■ Passage ■
━━━
Conlang: Re: Taxonomic Vocabulary (H. S. Teoh, Sep 1 '06, 0:58)

Re: Taxonomic Vocabulary

From:	H. S. Teoh <hsteoh@...>
Date:	Friday, September 1, 2006, 0:58

From:

H. S. Teoh <hsteoh@...>

Date:

Friday, September 1, 2006, 0:58

On Thu, Aug 31, 2006 at 03:48:13PM -0700, Tasci wrote:

> Thank you for your prompt reply! You are very wise, so anything I omit > you can assume I agree with. > > On Thu, 31 Aug 2006 15:23:56 -0700 > "H. S. Teoh" <hsteoh@...> wrote: > > > Now, a computer would have absolutely no trouble picking out the > > right words, but the human brain doesn't work that way. > > Depending on how you program the computer of course. If it strictly > matches words yes, but in computer terms what you're describing is > called a hash collision, as far as I know.

Well, that assumes the brain uses a hash function for word recognition. :-) AFAIK, our brain is more like a pattern-matcher whereas a computer deals with precise things---that's the difference I was driving at. Now of course, it's possible to write a program that operates based on pattern matching instead of exact comparison, but that's besides the point I was trying to make.

> > You're assuming that roots must necessarily be complete general. > > How about my idea to make the roots complete specific, and > generalizing from there? That's got problems of its own, but it might > be something to consider during the designing of the real vocabulary.

I have to admit I've not experimented that much in that area before, so you'll have to explore it and find out.

> > 1) Frequency of usage is more important than beauty of internal > > structure. You should cater to the fact that the most frequently used > > words should be most economical, even if the concepts themselves are > > very complicated and require a lot of specification in a taxonomic > > system. > > Perhaps it would be interesting to try a vocabulary that starts with > the most frequent words, and then has specifiers for related words, > much in the way our brain works by taking familiar concepts and > following connections to related concepts.

That sounds workable. [...]

> > What exactly constitutes 'frequent' depends on what your target > > audience is. The language of a farmer is very different from the > > language of an academic researcher, even though they share a > > similar subset that they can mutually understand each other > > (e.g., they both speak English---even though the kind of English > > the researcher speaks uses a lot of words that the farmer doesn't > > use from day to day, and vice versa). > > Now see, that's just the very reason that a taxonomic vocabulary would > make total sense. The scientist words would have a certain prefix (or > suffix) and beneath that would use the same combinations as the > farmer, who would have a different 'farmer words' prefix. Maybe it > wouldn't be subdivided by scientist and farmer, but it would allow us > to remember less, once we know the context of our vocabulary. Maybe > it would even work to establish the context of the vocabulary, then > omit the assumed prefix until you're done with that context. Not sure > how to conceptualize it, but something like... > > habababu hababami hababaoh habababee > would become something like... > > hababa bu mi oh bee

See, the thing is, you still have the problem that the listener must correctly discern the first word from a whole bunch of other very similar ones in order to derive the correct context. One syllable off, and he gets a totally different meaning from the following words. My point is, a single syllable (or morpheme) is too small to bear the weight of determining a category in the taxonomy. It works in theory, but it just doesn't work in practice. Human communication is inherently lossy; that's why natural languages have built-in redundancy. The redundancy is there for a reason! Now I'm not saying you have to make your lang redundant, but the point is that you need more than just a single syllable to carry a particular meaning. One syllable may be enough to make a distinction in isolation, but when everything else around it also makes such distinctions, the brain just overloads.
━━━
■ Required action 1 ■
Translate this sentence from the thread on taxonomic vocabulary into Spanish: "Human communication is inherently lossy; that's why natural languages have built-in redundancy."
■ Required action 2 ■
Continue the thread on taxonomic vocabulary past its final reply, in the same voice and on the same subject.

■ Pictures paired with source code ■
━━━
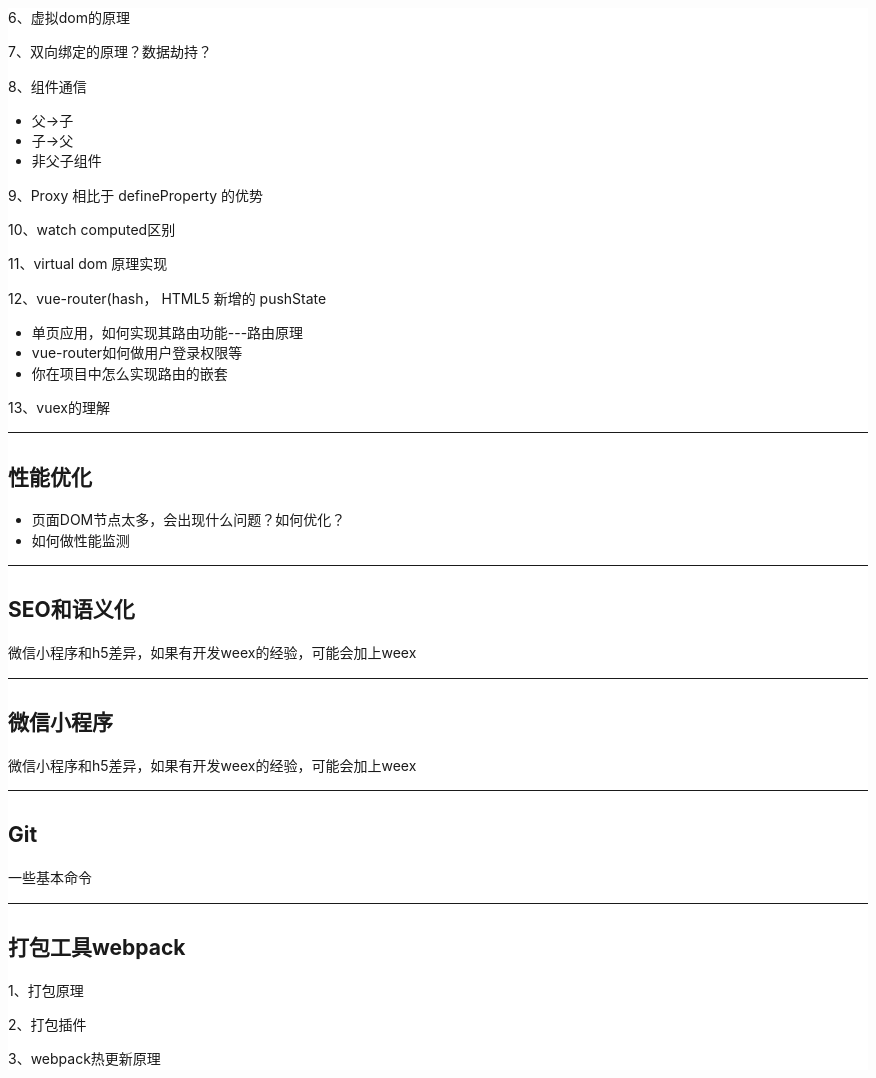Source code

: 6、虚拟dom的原理

7、双向绑定的原理？数据劫持？

8、组件通信 

- 父->子
- 子->父
- 非父子组件

9、Proxy 相比于 defineProperty 的优势

10、watch computed区别

11、virtual dom 原理实现

12、vue-router(hash， HTML5 新增的 pushState 

- 单页应用，如何实现其路由功能---路由原理
- vue-router如何做用户登录权限等
- 你在项目中怎么实现路由的嵌套

13、vuex的理解

------
## 性能优化

- 页面DOM节点太多，会出现什么问题？如何优化？
- 如何做性能监测

------
## SEO和语义化

微信小程序和h5差异，如果有开发weex的经验，可能会加上weex

------
## 微信小程序

微信小程序和h5差异，如果有开发weex的经验，可能会加上weex

------
## Git

一些基本命令

------
## 打包工具webpack

1、打包原理

2、打包插件

3、webpack热更新原理
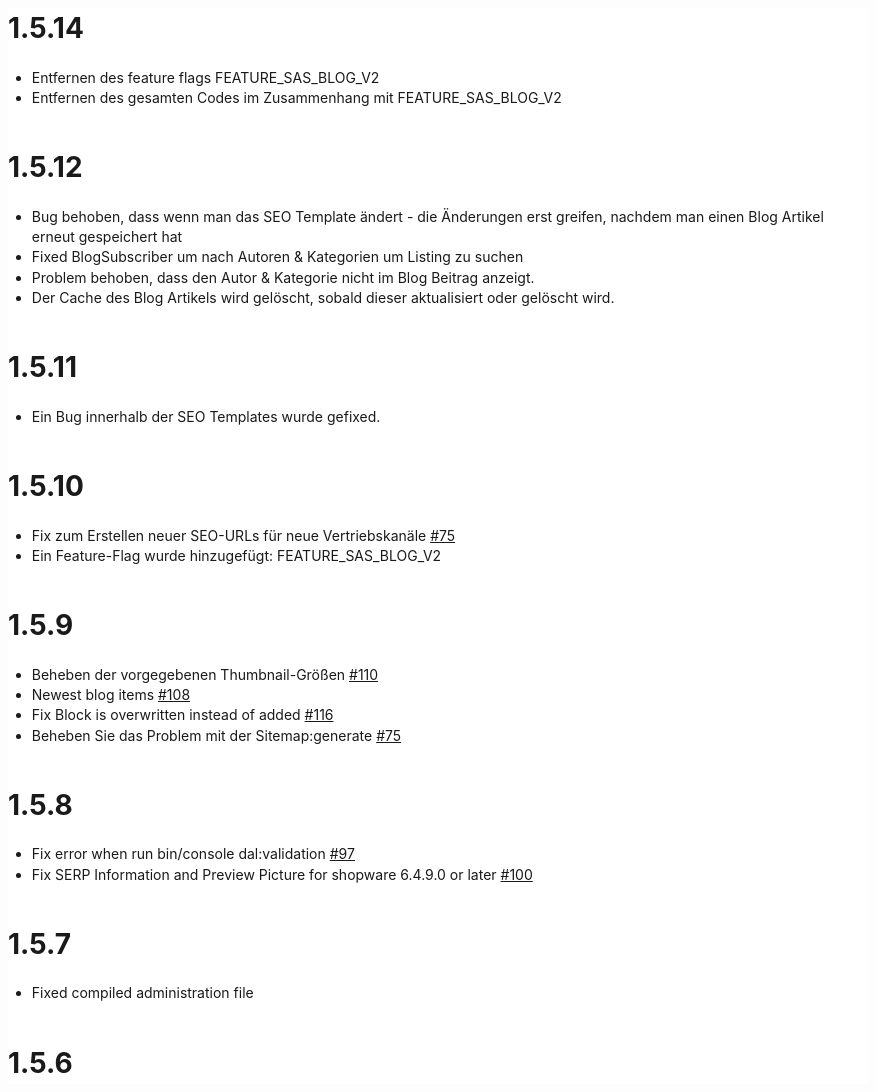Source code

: # 1.5.14

- Entfernen des feature flags FEATURE_SAS_BLOG_V2
- Entfernen des gesamten Codes im Zusammenhang mit FEATURE_SAS_BLOG_V2

# 1.5.12

- Bug behoben, dass wenn man das SEO Template ändert - die Änderungen erst greifen, nachdem man einen Blog Artikel erneut gespeichert hat
- Fixed BlogSubscriber um nach Autoren & Kategorien um Listing zu suchen
- Problem behoben, dass den Autor & Kategorie nicht im Blog Beitrag anzeigt.
- Der Cache des Blog Artikels wird gelöscht, sobald dieser aktualisiert oder gelöscht wird.

# 1.5.11

- Ein Bug innerhalb der SEO Templates wurde gefixed.

# 1.5.10

- Fix zum Erstellen neuer SEO-URLs für neue Vertriebskanäle [#75](https://github.com/ChristopherDosin/Shopware-6-Blog-Plugin/issues/75/files)
- Ein Feature-Flag wurde hinzugefügt: FEATURE_SAS_BLOG_V2

# 1.5.9

- Beheben der vorgegebenen Thumbnail-Größen [#110](https://github.com/ChristopherDosin/Shopware-6-Blog-Plugin/pull/110/files)
- Newest blog items [#108](https://github.com/ChristopherDosin/Shopware-6-Blog-Plugin/pull/108/files)
- Fix Block is overwritten instead of added [#116](https://github.com/ChristopherDosin/Shopware-6-Blog-Plugin/pull/116/files)
- Beheben Sie das Problem mit der Sitemap:generate [#75](https://github.com/ChristopherDosin/Shopware-6-Blog-Plugin/issues/75/files)

# 1.5.8

- Fix error when run bin/console dal:validation [#97](https://github.com/ChristopherDosin/Shopware-6-Blog-Plugin/pull/97/files)
- Fix SERP Information and Preview Picture for shopware 6.4.9.0 or later [#100](https://github.com/ChristopherDosin/Shopware-6-Blog-Plugin/pull/100/files)

# 1.5.7

- Fixed compiled administration file

# 1.5.6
━━━
■ Answer 1 ■
La comunicación humana es inherentemente propensa a pérdidas; por eso las lenguas naturales tienen redundancia incorporada.

■ Answer 2 ■
> Maybe if hababa means artificially grown plants, bu mi and oh would > refer to 3 hydroponics techniques, but if hababa means classical music > scores, then bu mi and oh might be dynamic variations.

That's possible, though I'm not sure if you want to push it that far. There's a limit beyond which things will start to break down.

> > 2) Words that refer to similar things in the same context preferably > > should be as different as possible. > > ...in the same context though. Where does the same context stop and > the different words start?

I'm not talking about lexical context, BTW. I'm talking about the context that exists in the mind of the speaker and the listener. Obviously, these two aren't the same thing, but they should share a common subset, otherwise communication wouldn't be possible to begin with.

> I'm proposing to do it at the syllable level, though that might not be > workable. I think ultimately what you're saying is I need a > (relatively) random distribution to a certain threshold of syllables, > after which I should use a taxonomic hierarchy.

You're still thinking in terms of a direct mapping between taxonomical categories and syllables (morphemes). It doesn't have to be so.

> So like the last 2 syllables in a category of words is random so they > don't resemble each other, but the first 2 are taxonomic?

The problem isn't whether the last n syllables are "random" or not; the problem is that mapping taxonomy to syllables directly overloads the lexical structure of the word. You want to encode the taxonomy in a way that doesn't overload every single syllable in the word; otherwise mishearing a single vowel causes the conversation to fly off into outer space. One characteristic of natlangs is that it degrades gracefully, and so should a conlang aspiring to be practical.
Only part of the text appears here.